Government officials and security vendors have responded by increasing their response to ransomware threats. In 2021, 30 nations joined forces to discuss a counter-ransomware strategy that included cybersecurity regulation, resilience, and attack disruption.
Ransomware has yet to be fully determined, but it will remain a top cybersecurity risk for years. Furthermore, governments will increasingly get involved in regulating cryptocurrencies and decreasing financial incentives for ransomware attacks; this could significantly alter the landscape of ransomware threats.
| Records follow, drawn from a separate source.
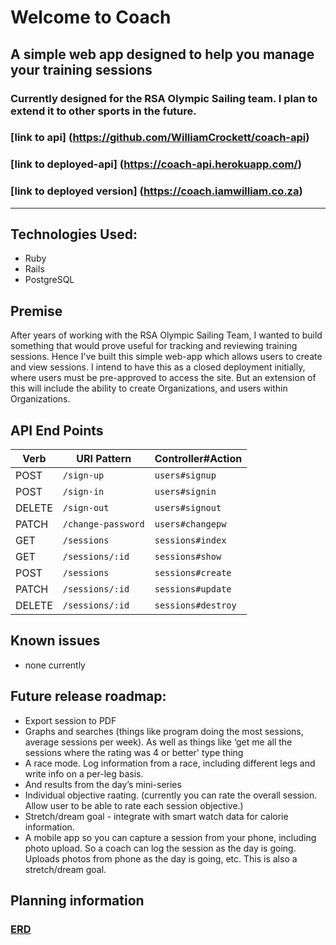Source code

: # Welcome to Coach
## A simple web app designed to help you manage your training sessions
### Currently designed for the RSA Olympic Sailing team. I plan to extend it to other sports in the future.

### [link to api] (https://github.com/WilliamCrockett/coach-api)
### [link to deployed-api] (https://coach-api.herokuapp.com/)
### [link to deployed version] (https://coach.iamwilliam.co.za)

___

## Technologies Used:

* Ruby
* Rails
* PostgreSQL

## Premise

After years of working with the RSA Olympic Sailing Team, I wanted to build something
that would prove useful for tracking and reviewing training sessions. Hence I've built
this simple web-app which allows users to create and view sessions. I intend to have this
as a closed deployment initially, where users must be pre-approved to access the site.
But an extension of this will include the ability to create Organizations, and users within
Organizations.

## API End Points

| Verb   | URI Pattern                 | Controller#Action         |
|--------|-----------------------------|---------------------------|
| POST   | `/sign-up`                  | `users#signup`            |
| POST   | `/sign-in`                  | `users#signin`            |
| DELETE | `/sign-out`                 | `users#signout`           |
| PATCH  | `/change-password`          | `users#changepw`          |
| GET    | `/sessions`                 | `sessions#index`          |
| GET    | `/sessions/:id`             | `sessions#show`           |
| POST   | `/sessions`                 | `sessions#create`         |
| PATCH  | `/sessions/:id`             | `sessions#update`         |
| DELETE | `/sessions/:id`             | `sessions#destroy`         |


## Known issues

* none currently


## Future release roadmap:

* Export session to PDF
* Graphs and searches (things like program doing the most sessions, average sessions per week). As well as things like ‘get me all the sessions where the rating was 4 or better' type thing
* A race mode. Log information from a race, including different legs and write info on a per-leg basis.
* And results from the day’s mini-series
* Individual objective raating. (currently you can rate the overall session. Allow user to be able to rate each session objective.)
* Stretch/dream goal - integrate with smart watch data for calorie information.
* A mobile app so you can capture a session from your phone, including photo upload. So a coach can log the session as the day is going. Uploads photos from phone as the day is going, etc. This is also a stretch/dream goal.

## Planning information

### [ERD](https://imgur.com/vqL10E8)

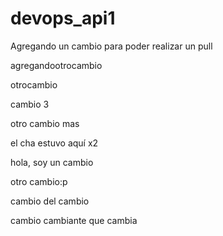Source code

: # devops_api1

Agregando un cambio para poder realizar un pull


agregandootrocambio

otrocambio

cambio 3

otro cambio mas

el cha estuvo aquí x2

hola, soy un cambio


otro cambio:p

cambio del cambio

cambio cambiante que cambia

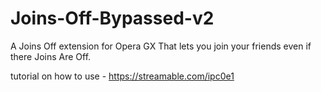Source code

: # Joins-Off-Bypassed-v2
A Joins Off extension for Opera GX That lets you join your friends even if there Joins Are Off.

tutorial on how to use - https://streamable.com/ipc0e1
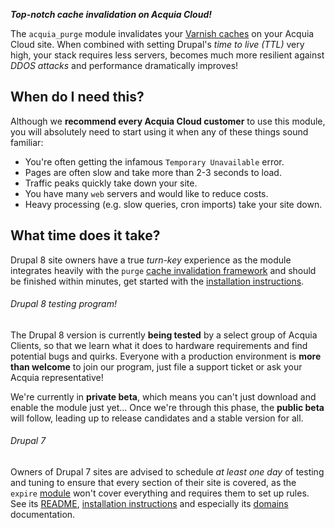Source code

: [//]: # ( clear&&curl -s -F input_files[]=@PROJECTPAGE.md -F from=markdown -F to=html http://c.docverter.com/convert|tail -n+11|head -n-2|sed 's/\&#39;/\"/g'|sed 's/\&amp;/\&/g'|sed 's/\&quot;/\"/g' )
[//]: # ( curl -s -F input_files[]=@PROJECTPAGE.md -F from=markdown -F to=pdf http://c.docverter.com/convert>PROJECTPAGE.pdf )

**_Top-notch cache invalidation on Acquia Cloud!_**

The ``acquia_purge`` module invalidates your
[Varnish caches](https://www.varnish-cache.org/about) on your Acquia Cloud site.
When combined with setting Drupal's _time to live (TTL)_ very high,
your stack requires less servers, becomes much more resilient against _DDOS
attacks_ and performance dramatically improves!

## When do I need this?
Although we **recommend every Acquia Cloud customer** to use this module, you
will absolutely need to start using it when any of these things sound familiar:

* You're often getting the infamous ``Temporary Unavailable`` error.
* Pages are often slow and take more than 2-3 seconds to load.
* Traffic peaks quickly take down your site.
* You have many ``web`` servers and would like to reduce costs.
* Heavy processing (e.g. slow queries, cron imports) take your site down.

## What time does it take?
Drupal 8 site owners have a true _turn-key_ experience as the module integrates
heavily with the ``purge`` [cache invalidation framework](https://www.drupal.org/project/purge)
and should be finished within minutes, get started with the
[installation instructions](http://cgit.drupalcode.org/acquia_purge/plain/INSTALL.md).

###### Drupal 8 testing program!
The Drupal 8 version is currently **being tested** by a select group of Acquia
Clients, so that we learn what it does to hardware requirements and find
potential bugs and quirks. Everyone with a production environment is **more than
welcome** to join our program, just file a support ticket or ask your
Acquia representative!

We're currently in **private beta**, which means you can't just download and
enable the module just yet... Once we're through this phase, the **public beta**
will follow, leading up to release candidates and a stable version for all.

###### Drupal 7
Owners of Drupal 7 sites are advised to schedule _at least one day_ of testing
and tuning to ensure that every section of their site is covered, as the
``expire`` [module](https://www.drupal.org/project/expire) won't cover
everything and requires them to set up rules. See its
[README](http://cgit.drupalcode.org/acquia_purge/plain/README.md?h=7.x-1.x),
[installation instructions](http://cgit.drupalcode.org/acquia_purge/plain/INSTALL.md?h=7.x-1.x)
and especially its
[domains](http://cgit.drupalcode.org/acquia_purge/plain/DOMAINS.md?h=7.x-1.x)
documentation.
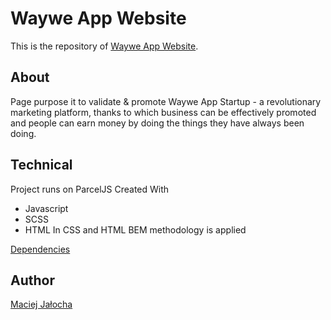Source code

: # Waywe App Website
This is the repository of [Waywe App Website](https://wayweapp.com).
## About
Page purpose it to validate & promote Waywe App Startup - a revolutionary marketing platform, 
thanks to which business can be effectively promoted and people can earn money by doing the things 
they have always been doing. 
## Technical
Project runs on ParcelJS
Created With
* Javascript 
* SCSS
* HTML
In CSS and HTML BEM methodology is applied

[Dependencies](https://github.com/PLtier/waywe-page-startup/blob/master/package.json)


## Author
[Maciej Jałocha](https://maciejjalocha.com)

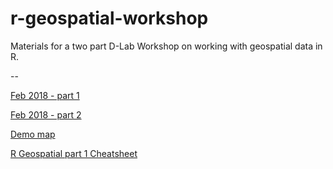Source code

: # r-geospatial-workshop

Materials for a two part D-Lab Workshop on working with geospatial data in R.

--

[Feb 2018 - part 1](r-geospatial-workshop-pt1-tutorial.html)

[Feb 2018 - part 2](r-geospatial-workshop-pt2-tutorial.html)

[Demo map](sf_properties.html)

[R Geospatial part 1 Cheatsheet](r-geospatial-cheatsheet.html)


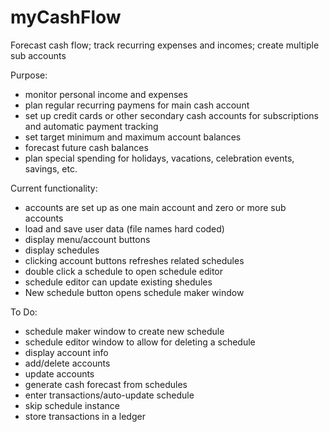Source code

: # myCashFlow
Forecast cash flow; track recurring expenses and incomes; create multiple sub accounts

Purpose:
* monitor personal income and expenses
* plan regular recurring paymens for main cash account
* set up credit cards or other secondary cash accounts for subscriptions and automatic payment tracking
* set target minimum and maximum account balances
* forecast future cash balances
* plan special spending for holidays, vacations, celebration events, savings, etc.

Current functionality:
* accounts are set up as one main account and zero or more sub accounts
* load and save user data (file names hard coded)
* display menu/account buttons
* display schedules
* clicking account buttons refreshes related schedules
* double click a schedule to open schedule editor
* schedule editor can update existing shedules
* New schedule button opens schedule maker window

To Do:
* schedule maker window to create new schedule
* schedule editor window to allow for deleting a schedule
* display account info
* add/delete accounts
* update accounts
* generate cash forecast from schedules
* enter transactions/auto-update schedule
* skip schedule instance
* store transactions in a ledger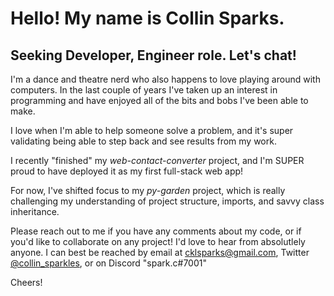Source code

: # Hello! My name is Collin Sparks.

## Seeking Developer, Engineer role. Let's chat!

I'm a dance and theatre nerd who also happens to love playing around with computers. In the last couple of years I've taken up an interest in programming and have enjoyed all of the bits and bobs I've been able to make.

I love when I'm able to help someone solve a problem, and it's super validating being able to step back and see results from my work.

I recently "finished" my *web-contact-converter* project, and I'm SUPER proud to have deployed it as my first full-stack web app! 

For now, I've shifted focus to my *py-garden* project, which is really challenging my understanding of project structure, imports, and savvy class inheritance.

Please reach out to me if you have any comments about my code, or if you'd like to collaborate on any project! I'd love to hear from absolutlely anyone.
I can best be reached by email at cklsparks@gmail.com, Twitter [@collin_sparkles](https://twitter.com/collin_sparkles), or on Discord "spark.c#7001"

Cheers!

<!---
spark-c/spark-c is a ✨ special ✨ repository because its `README.md` (this file) appears on your GitHub profile.
You can click the Preview link to take a look at your changes.
--->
Protecting Against Ransomware Attacks
Ransomware is a type of malware that encrypts data, then prevents users from accessing or using it until the attackers are paid a fee.
An effective way to protect against ransomware attacks is to have a better cyber defense plan. This must include training employees, monitoring network events, and responding to attack incidents as they arise.
One of the essential components of any security plan is backups. Organizations should regularly back up critical data to an external storage device or cloud-based backup service, with copies remaining active for at least six months so a forensic investigation can occur in case of an attack.
Another essential ransomware protection element is updating firmware, anti-malware applications, operating systems, and third-party software. Doing this will guarantee your antivirus and malware detection can remain up to date with new ransomware variants and other threats.
Finally, organizations must implement a robust identity access management (IAM) and privilege access management solution. These solutions utilize multi-factor authentication (MFA) for enhanced security, making it harder for hackers to access sensitive data through social engineering techniques.
Ransomware poses a grave danger to organizations of all sizes and sectors. With the right strategy and preparation, businesses can minimize damage and recover quickly after an attack.